There have also been some very nice actual play threads popping up on Story Games. For example, this is from Bret Gillian’s actual play thread, “Find a doctor, Roberts!”:

Key scenes:

  • Kelly Perkins hiring a hitman to kill Council-member Stuart, who was one of the people to stand up against Kelly Perkins’s universal healthcare plan. He was actually one of the key individuals indirectly fostering anti-government terrorism. After his death, terrorist attacks subsided and there were rumors that he was supporting them more directly.

  • After initially passing a limp compromise bill that was never really intended to kick in, a gravity normalizer malfunction causes mass injuries in one of the domes revealing that healthcare is still a problem. The gravity normalizer malfunction, by the way, was caused by a new experimental wire created by a graduate physics student that was supposed to correct the problems in the old normalizers. The public blames Perkins.

Another interesting tidbit that I did not expect is the high ratio of international sales to U.S. sales. I’ve sold books and PDFs to people on almost every continent! Mars Colony seems to be doing especially well in Europe. Either Gregor has been pumping my game more than I know, or there is some sort of pent up demand for sci-fi overseas. Either way, I’ll take it!

Thanks to everyone who has purchased, played, and/or enjoyed Mars Colony so far. I hope the word gets out to everyone else who might enjoy political sci-fi and story-telling.

Mars Colony is at the Printer!

Yesterday I sent the final PDFs for Mars Colony to the printer! I think the game and the book turned out wonderfully. Now I begin the anxious process of waiting for the proof. Color is very important to the cover, and so I’m a bit worried that something will get lost in the translation from screen to print. I’ll just have to wait and see.

For anyone interested, the book will be 50 pages long. There will be eight full color photographs included, all taken during the NASA Mars rover and orbiter missions. The book dimensions are on the smaller size, but not too small. It will be a 6″ x 6″ square. My hope is that it will look bold and a bit stark. I’m really excited to see the final product.

Design Matters

Well, it’s official. I will be releasing Mars Colony this summer, and exhibiting it at Gen Con 2010. I am very excited to be at the Design Matters booth, along with fellow designers, Nathan D. Paoletta, Kevin Allen Jr., Gregor Hutton, Epidiah Ravachol, Elizabeth Shoemaker, Shreyas Sampat, Daniel Solis, Clint Krause, Cassie Krause, and Joe Prince. What a line-up!

Work on Mars Colony continues.
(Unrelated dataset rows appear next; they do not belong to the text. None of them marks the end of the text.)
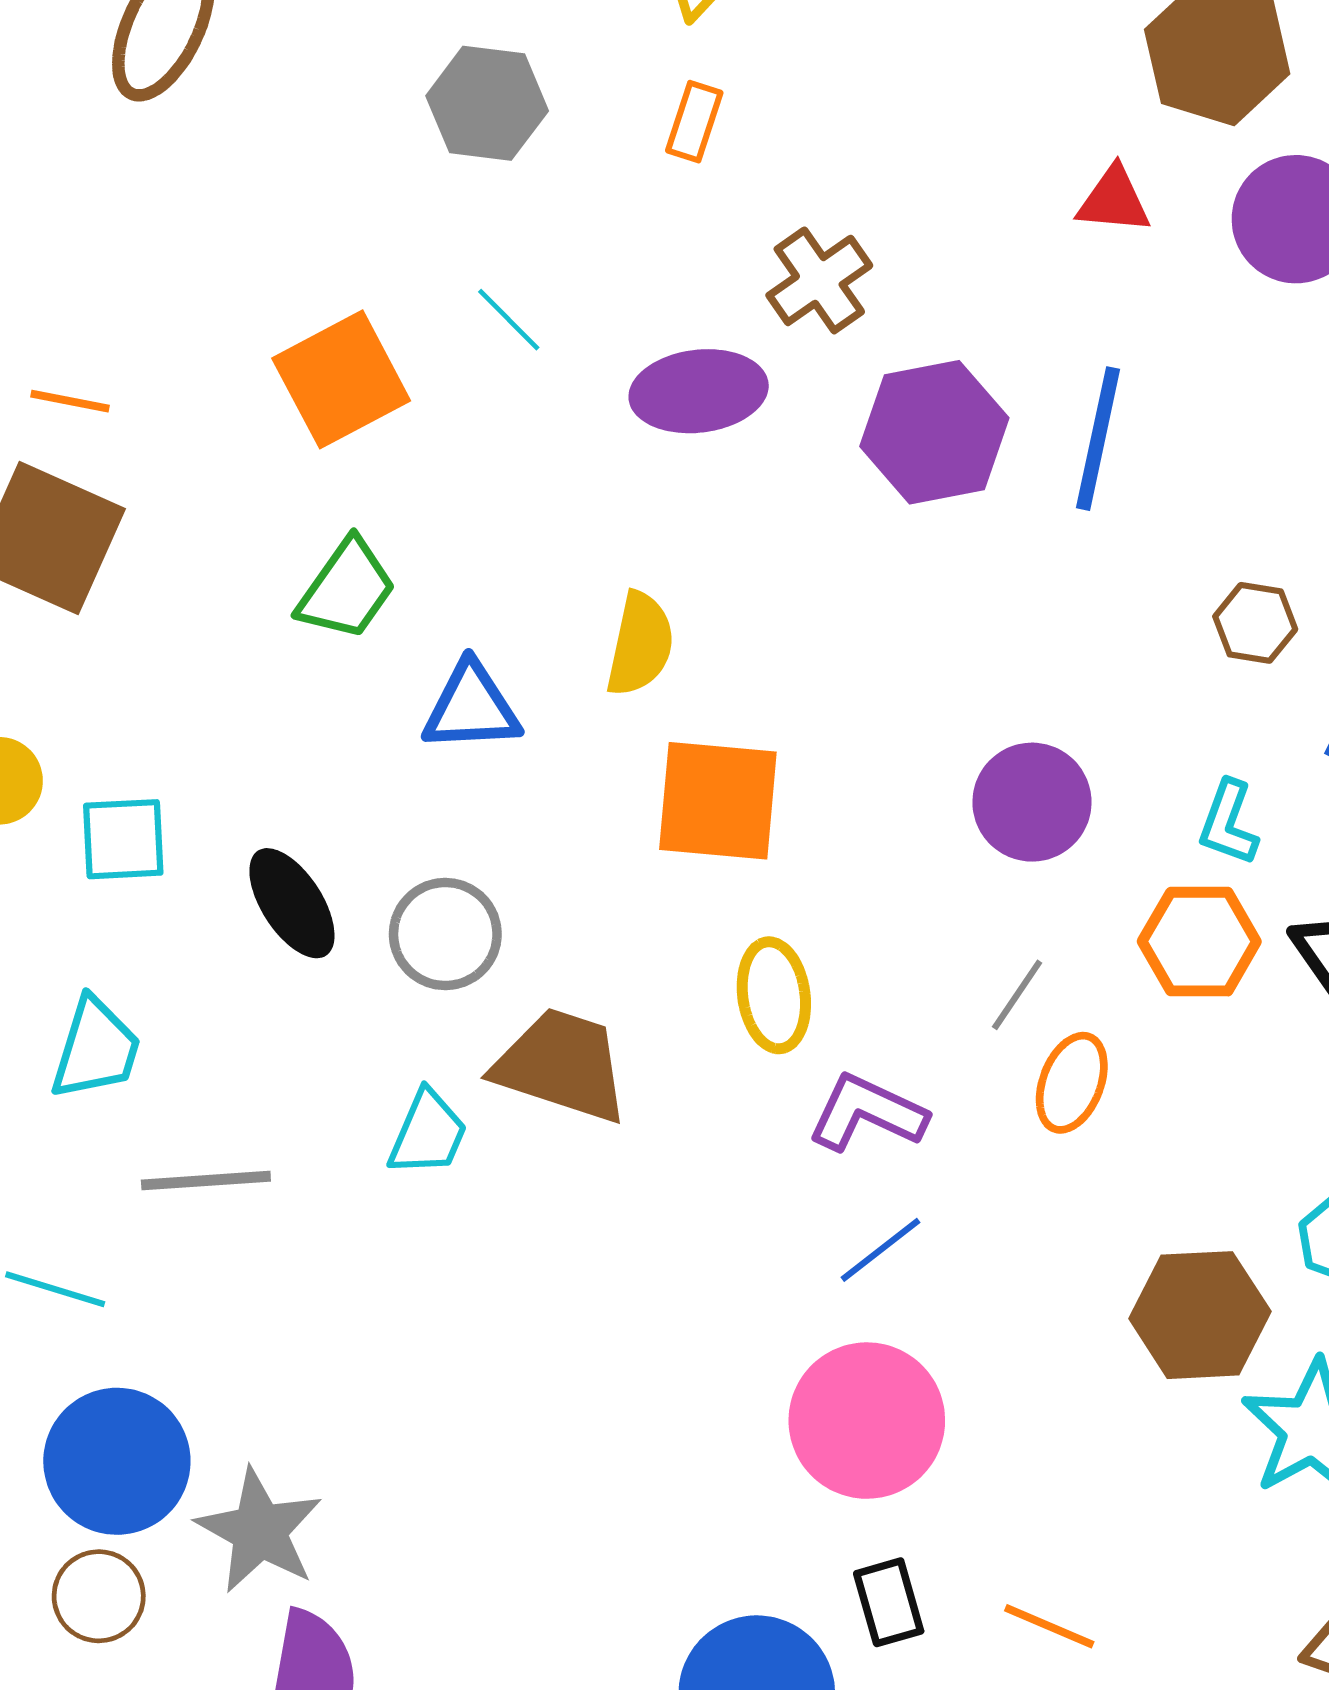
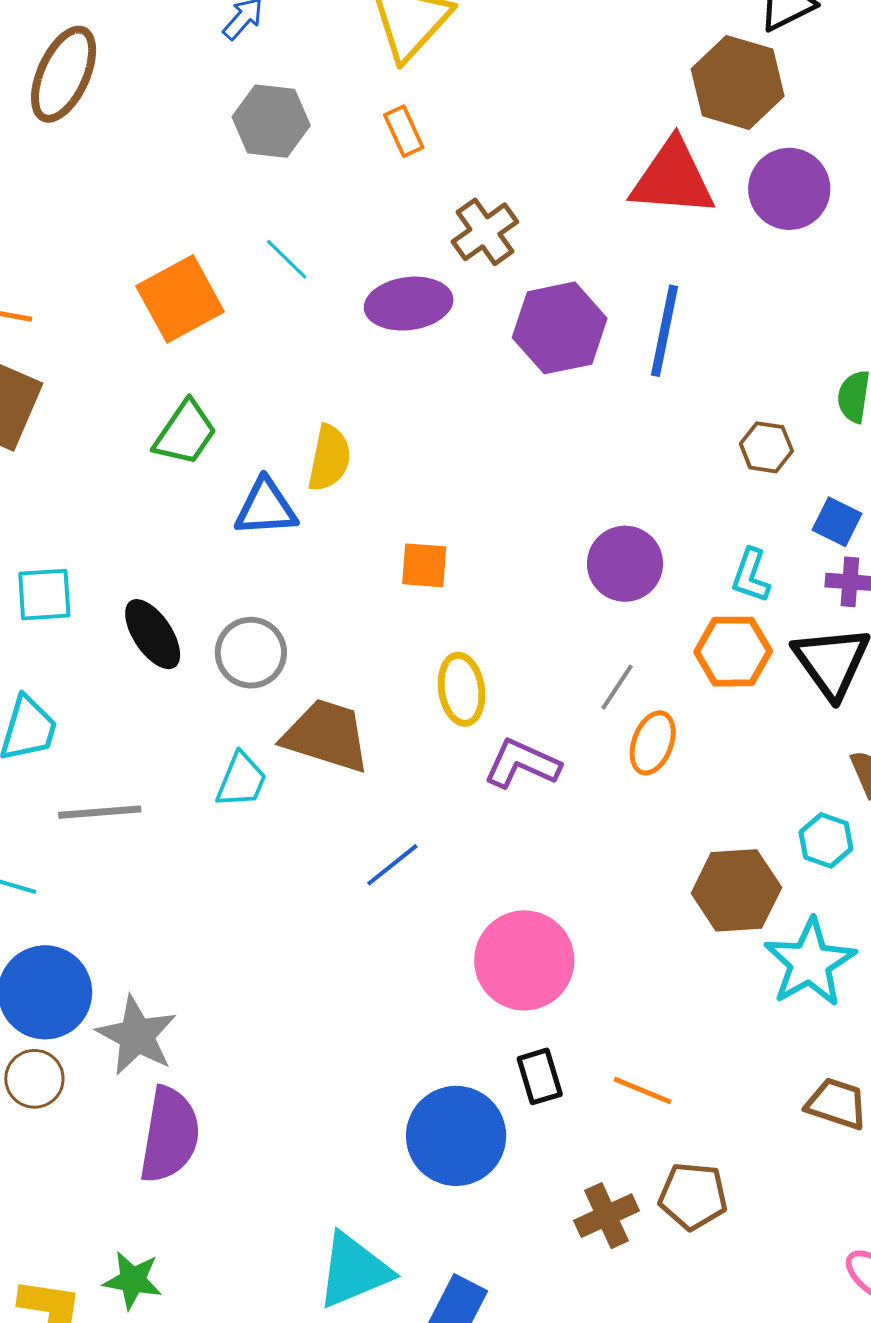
orange rectangle: (694, 122) -> (404, 131), turned -42
red triangle: (1114, 200) -> (673, 178), size x1.8
yellow semicircle: (640, 644) -> (329, 458), moved
orange square: (718, 801) -> (424, 565), size x0.6
blue line: (880, 1250) -> (392, 865), moved

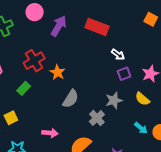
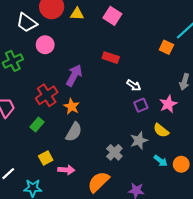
purple arrow: (59, 26) -> (74, 75), moved
red rectangle: (97, 27) -> (111, 58), size x0.7
gray semicircle: (71, 99) -> (74, 132), moved
gray star: (114, 100) -> (139, 140), moved
yellow square: (11, 118) -> (46, 158), moved

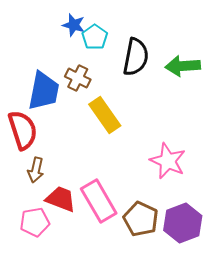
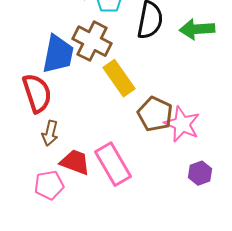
brown cross: (78, 78) -> (92, 41), size x1.5
brown pentagon: (141, 219) -> (155, 114), moved
purple hexagon: (183, 223) -> (200, 173), moved, size x0.6

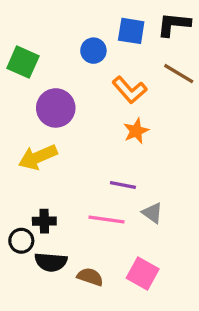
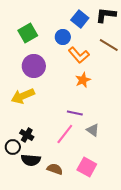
blue square: (131, 31) -> (80, 19), turned 30
blue circle: (93, 51) -> (63, 37), moved
green square: (23, 62) -> (28, 33), moved, turned 36
pink line: (107, 219) -> (65, 134), turned -60
black cross: (44, 221) -> (27, 135), turned 32

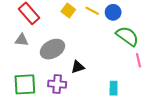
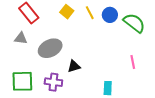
yellow line: (92, 11) -> (90, 13), turned 32
green semicircle: (127, 36) -> (134, 23), moved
I’ve received some great playtest feedback and now need to integrate all of the changes into a near final draft. This will involve yet more playtesting by me to make sure that I haven’t strayed too far from my original vision. From there, it’ll be off to layout, proofing, and the printer. As I’ve said before, all artwork for the game will be taken from NASA’s public doman (full color!) image galleries.

Speaking of NASA, it appears as if the Spirit rover has finally begun to give up the ghost after six years of operation. It’s struggling with broken wheels, dust covered solar panels, and an upcoming Martian winter. May it wake from hibernation when the sun returns.

Martian Landscapes

One of my favorite website is the Big Picture. It’s run by the Boston Globe and features photojournalistic series on a range of topics. One of the best parts about the blog is its dedication to large-scale photography. Rather than the small snapshots you see accompanying most newspaper articles online, the Big Pictures goes full-screen large. I love it.

And so you can imagine my excitement when I found one of their most recent entries on Martian landscapes. Do not be surprised if some of these photos make it into the print edition of Mars Colony. Because the images were produced by NASA, they are all in the public domain. If you are interested in Martian photography, I also recommend browsing the image archives at NASA’s website.